What makes you think there is any relation? Exenatide is a diabetes drug that has nothing at all to do with controlling inflammation or oxidative stress, the two biggies of MMF. Here is what Wikipedia has to say about Exenatide:


Exenatide is approved "as adjunctive therapy to improve glycemic control in patients with type 2 diabetes mellitus who are taking metformin, a biguanide, or a combination of metformin and a sulfonylurea, but have not achieved adequate glycemic control." '


Hi Dumpelkin,

Whilst a I am an AFer, my wife has PD and has just completed the clinical trial of Exenatide. We should know in a few weeks if she was on the drug or the placebo and then we will be given the full trial results by Septmber/October. I believe that Exenatide does have an effect on inflammation, butI am not a doctor, so I recommend you search the Parkinson's UK Facebook site and look for the "Can old drugs perform new tricks". In this video, the doctor, Dilan Athauda, who is running this trial under consultant Dr Tom Foltynie, explains in detail about this drug and its potential effects for PD patients. I am sorry not to give you a link to click on, but it does not look possible to do this from Facebook using my iPad and this is all I have with me at the moment.
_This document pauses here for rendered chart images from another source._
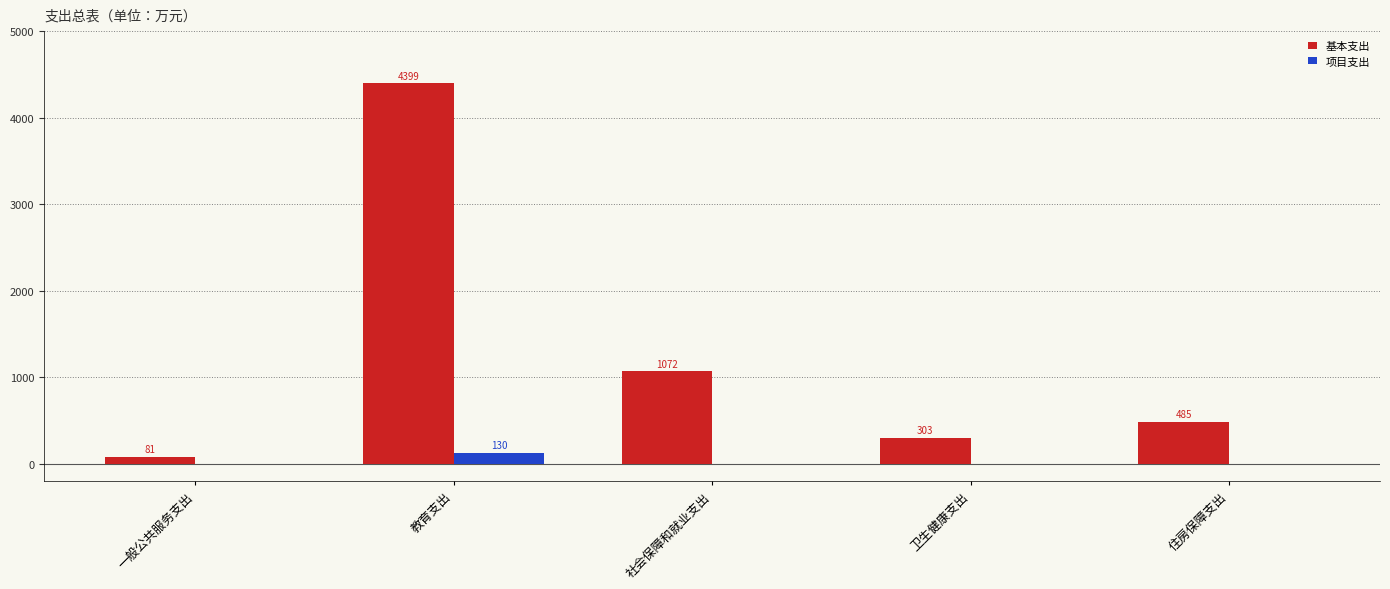

Which label corresponds to the largest value in the chart?

教育支出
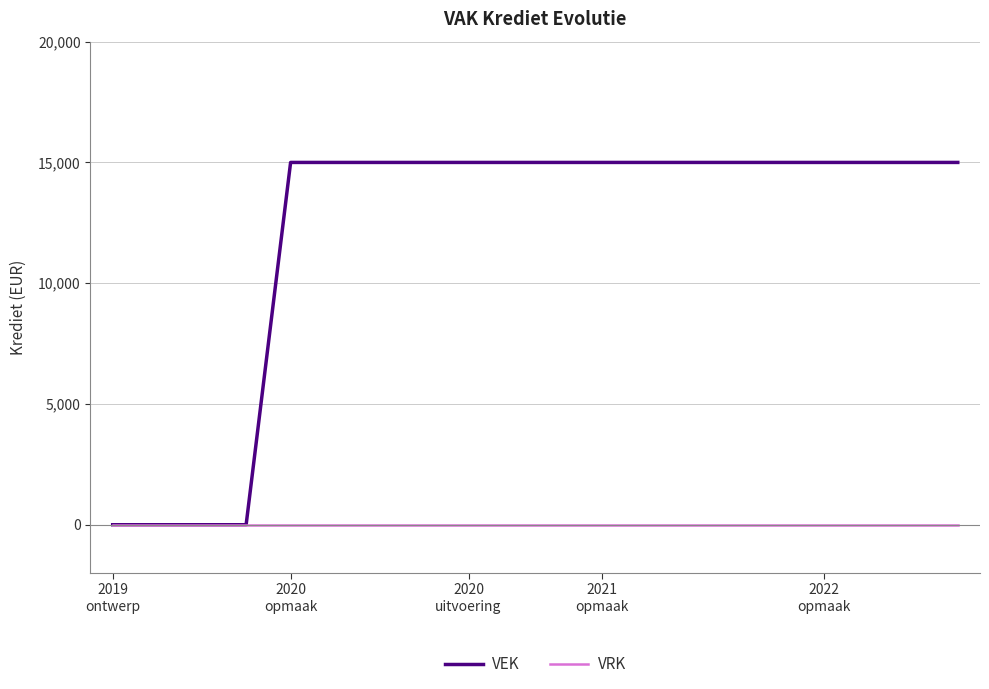

Which series has the largest total across all categories?

VEK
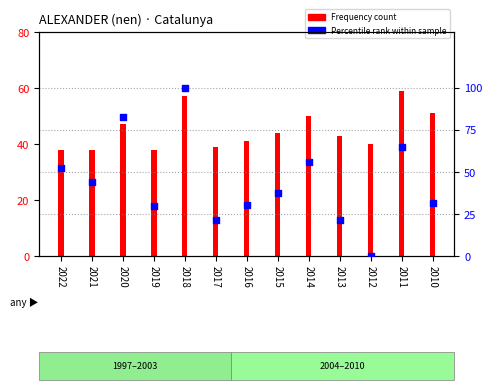

At which category is the sum across all series the highest?

2018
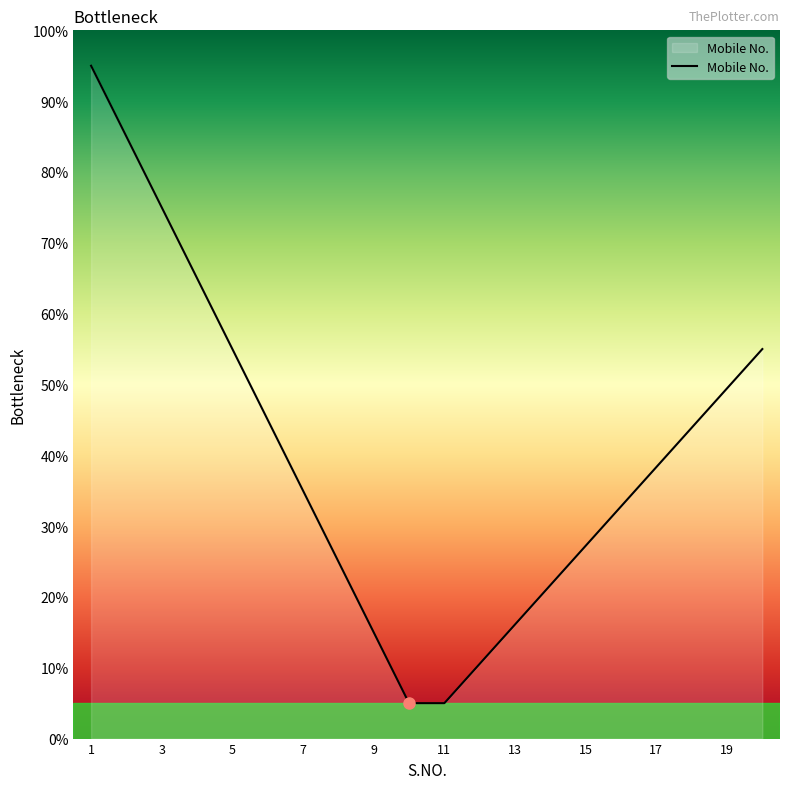

What is the greatest value displayed?

95.0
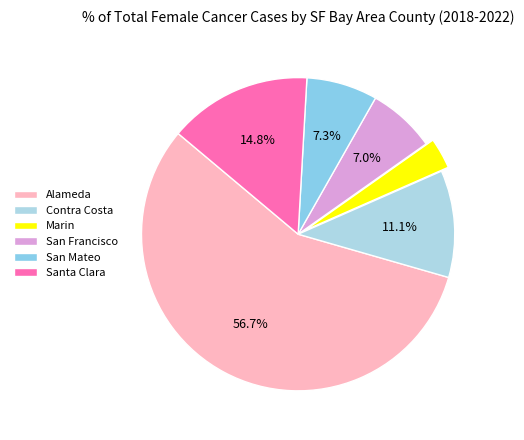

To the nearest percent, what percentage of the pie is San Mateo?

7%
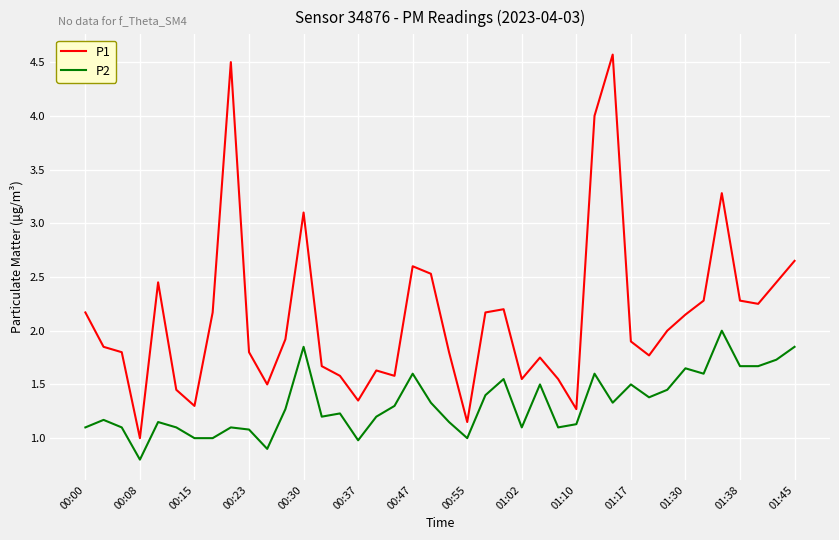

True or false: P1 and P2 cross at least once.

False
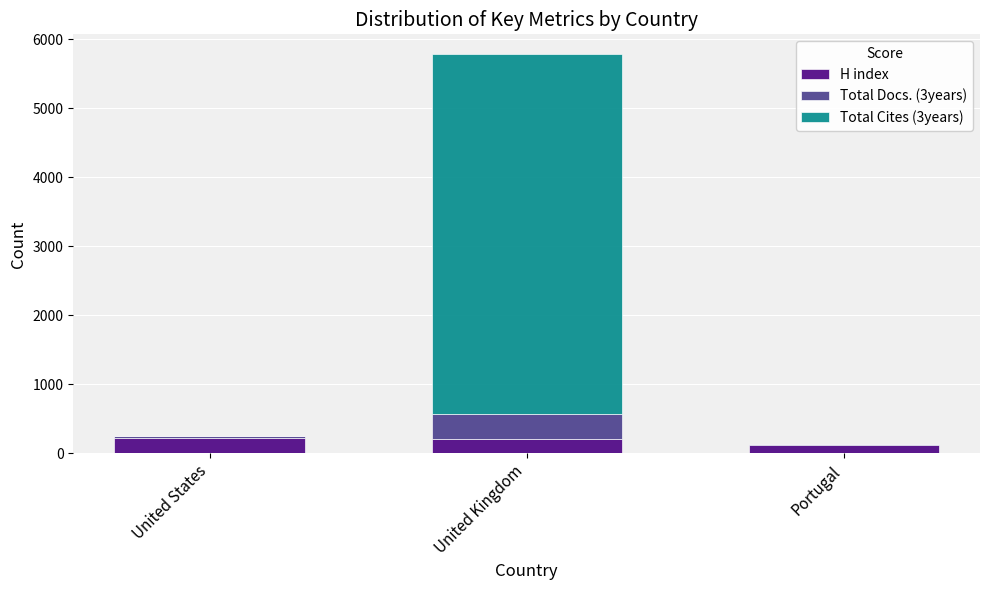

What is the sum of all H index values?

554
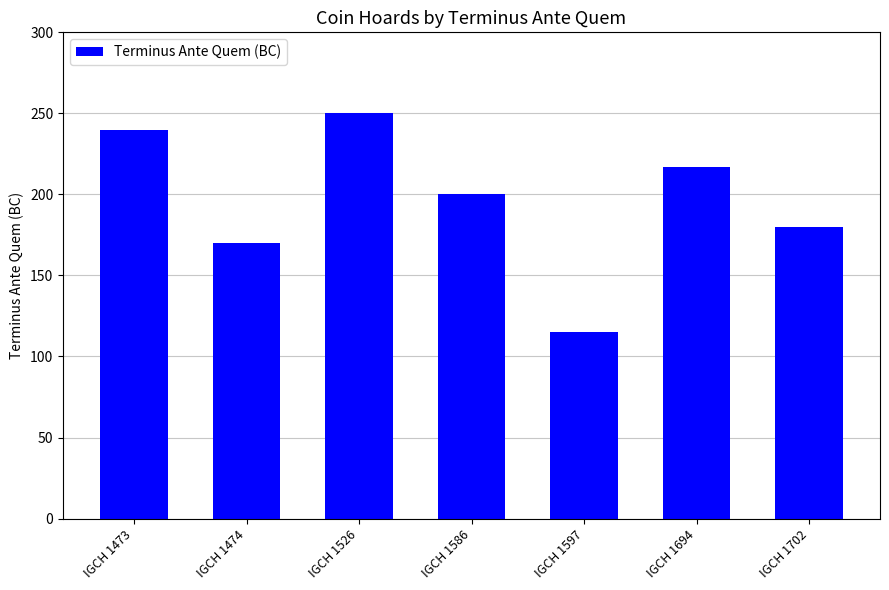

List the labels in order of value, largest first.

IGCH 1526, IGCH 1473, IGCH 1694, IGCH 1586, IGCH 1702, IGCH 1474, IGCH 1597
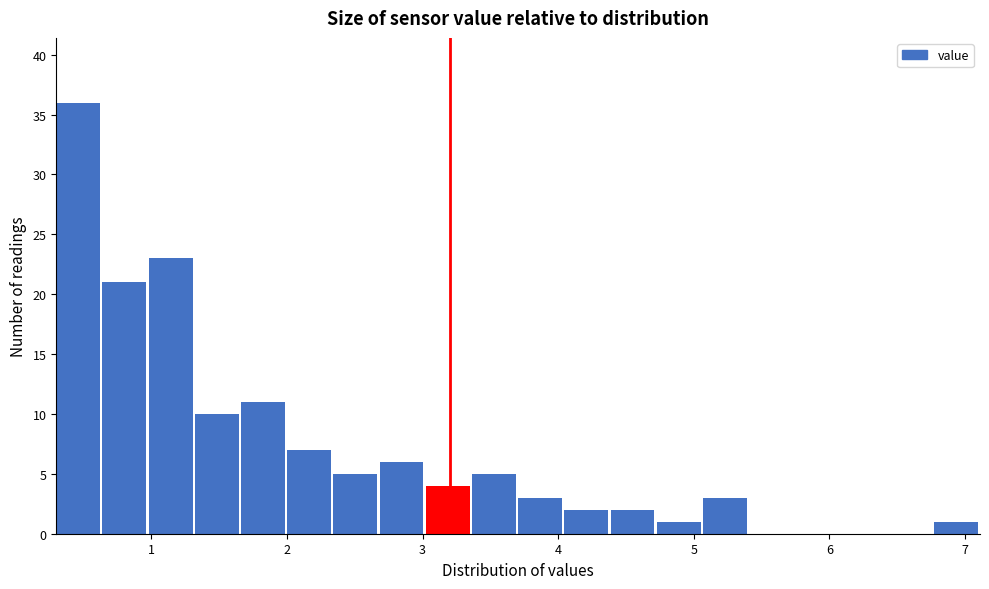

Read against the x-axis, roughly where is the centre of the tallest bar?

0.5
Thank you for the clarification. I did not know about the trial of Exenatide off label.



From dumplekin reply they are very different meds. The exenatide trials are still ongoing I believe. 2014 report

The conclusion from the trial was that while these data must still not be interpreted as evidence of neuroprotection, they nevertheless provide strong encouragement for the further study of this drug as a potential disease modifying agent in Parkinson’s disease.

Earlier report on animal model of PD



The links you included with your comments are associated with the Phase 1 trial of Exenatide. The Phase 2 trial is completing now and results should be published in the autum. If you can find the presentation video I refer to in my earlier post, responding to the first post by Dumpelkin in this stream, you will hear the detailed biochemical arguments and evidence for Exenstide.

The anecdotal evidence of this Phase 2 trial is encouraging, but until the full results are published this does not mean a great deal.